世界の禁煙化の流れと比較しても日本は禁煙に関してまだまだ後進国と言われています。健康増進法の改正や東京オリンピックに向けて禁煙化が進められているとはいえ、実際には禁煙化の流れに困惑する飲食店も少なくありません。では、飲食店を禁煙化することでどのようなメリットがあるのでしょうか?
・新しい客層を獲得できる
今まで喫煙可能なお店を避けていたファミリー層や小さな子供を連れたママさん層など、受動喫煙に敏感なお客様の来店を見込めます。また2020年の東京オリンピックや2025年の大阪万博に向けて、さらに海外からの旅行客が増えると言われているため、インバウンドを取り込むにも店内の禁煙化が効果的だと考えられます。
*インバウンド・・・外国人が訪れてくる旅行のこと
・回転率が上がり売上アップに貢献
食後にタバコ1本を吸うという行為がないため、喫煙者に比べて禁煙者のほうが店舗に滞在する時間が短くなります。お客様の滞在時間の変化は回転率に直結し、売上にも影響を与えます。
・店内飲食環境の改善(ニオイがなくなり綺麗)
例えば分煙をおこなっている飲食店でも、喫煙席や喫煙スペースから煙やニオイが禁煙席まで流れてきた経験はありませんか?どれだけ美味しい料理を提供していても、タバコを吸わないお客様にとってそのニオイは大きなマイナス評価になってしまう可能性があります。
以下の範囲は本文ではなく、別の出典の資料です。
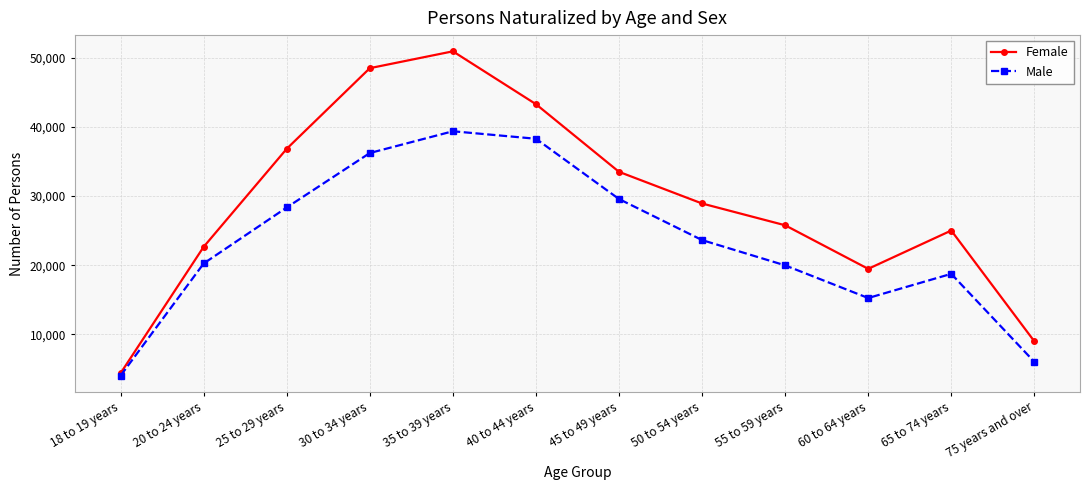

What is the total value across all series at 60 to 64 years?

34753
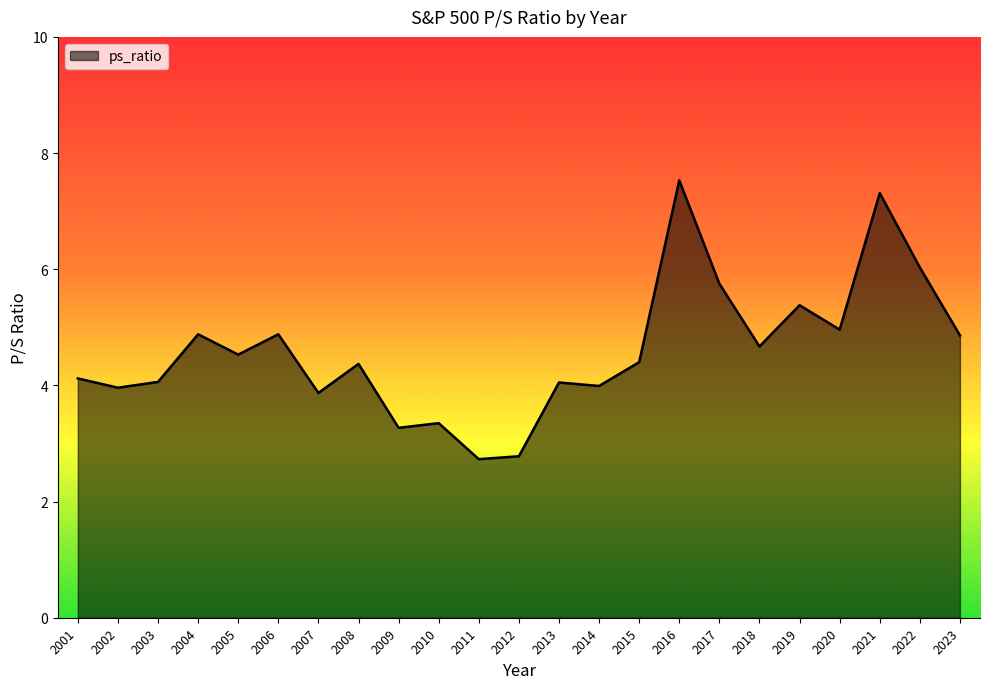

What is the average value?

4.6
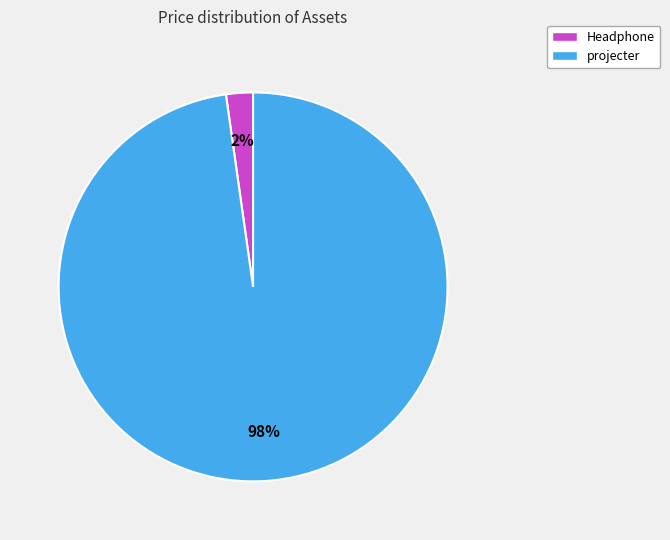

To the nearest percent, what is the average slice percentage?

50%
また禁煙化することで受動喫煙やニオイの心配もなくなると、飲食環境の改善に繋がります。
・クリーニングの時間と経費削減(吸い殻などのゴミ処理、灰皿や壁紙の掃除が不要)
喫煙席にはもちろん灰皿が置いています。席の利用ごとに灰皿を交換し、吸い殻の掃除をします。さらに煙で変色した壁紙の掃除も必要になります。全面禁煙にすることでその労力や経費をなくすことができます。
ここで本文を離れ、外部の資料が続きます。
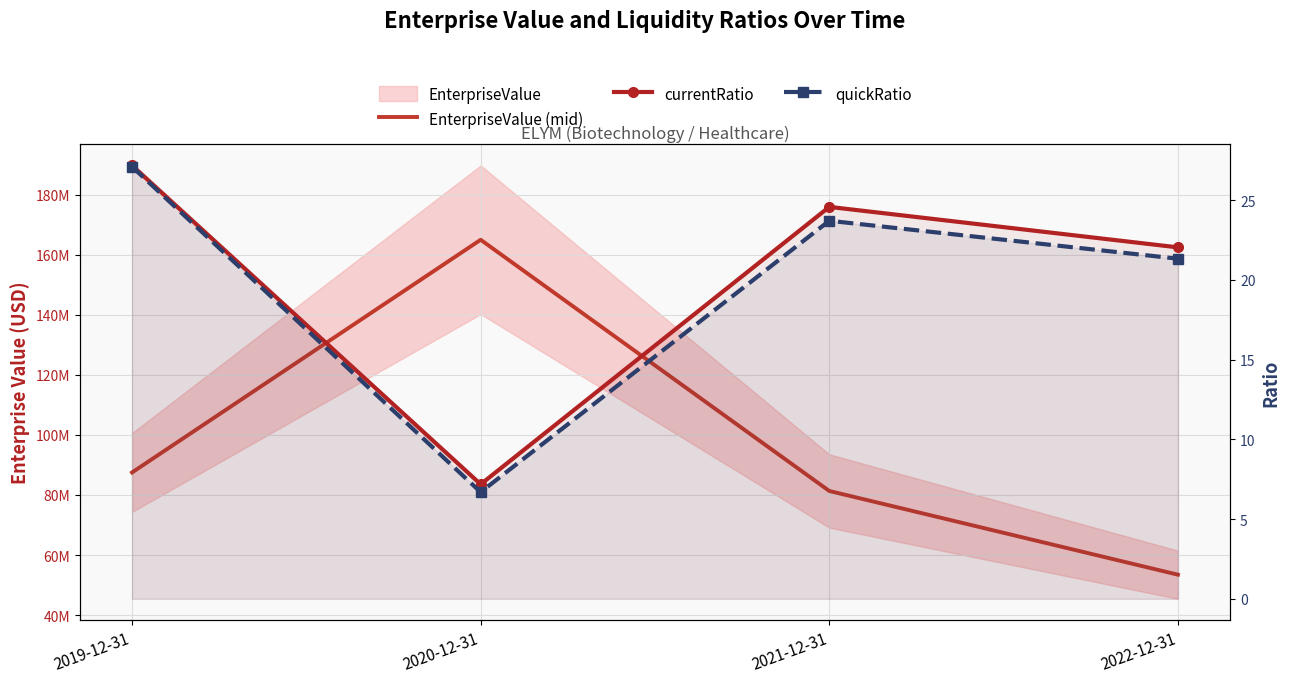

Reading left to right, extract all data points from this chart.

EnterpriseValue (mid): 87482692.4	164933425.8	81323363.5	53458403.2
currentRatio: 27.2	7.2	24.6	22.0
quickRatio: 27.1	6.7	23.7	21.3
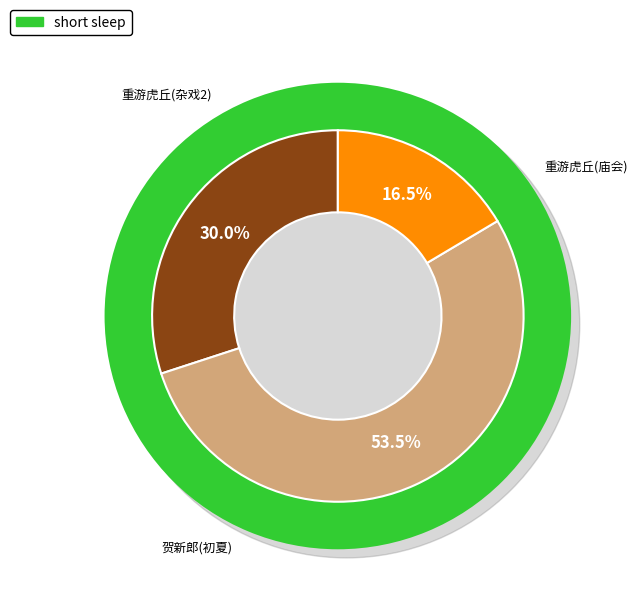

Rank the categories by value from lowest to highest.

重游虎丘观庙会杂戏中有舁伍子胥像巡游者, 重游虎丘，观庙会杂戏，中有舁伍子胥像巡游者, 贺新郎  初夏城南观剧并看小儿作偃师幻人诸杂戏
吸い殻の掃除など大した手間ではないと思うかもしれませんが、実際はそれだけでも大きな改善になりますよ。食器と一緒に食洗器で洗えない灰皿は、ひとつひとつ手洗いが必要です。例えば喫煙席が10席ある飲食店で、交換分とあわせて20個の灰皿が用意されていたとします。それを営業中・閉店後ひとつひとつ手洗いする手間を考えると・・・大きな業務改善ですね。その時間に新しいメニューを考えたり、チラシやポップを作れるかもしれません。
・全面禁煙にした飲食店はアルバイトの応募も増える
特に学生など若年層に多いのですが、最近は喫煙可能な店舗でのアルバイトを避ける傾向もあるようです。要因は、親世代に禁煙者の家庭が増えたことです。
なお、2020年4月に施行される健康増進法には喫煙スペースへの未成年の入室を禁止するとありますので、働いていても喫煙スペースへ料理の提供や清掃はできません。
常連客からの要望や、売上減少を心配して全面禁煙席にするのはちょっと・・・という店舗もあるでしょう。
全面禁煙せずにあえて分煙する、という選択肢もあります。喫煙室と禁煙席を完全に分けることでタバコを吸わないお客様にも配慮された店舗になると同時に、禁煙化が進む飲食店のなかで喫煙者への配慮もされた店舗となり、他店との差別化にもつながります。
ただし、健康増進法の改正により喫煙スペースのつくり方・未成年スタッフの喫煙室の入室禁止などさまざまな制限があります。取り組む際は注意してください。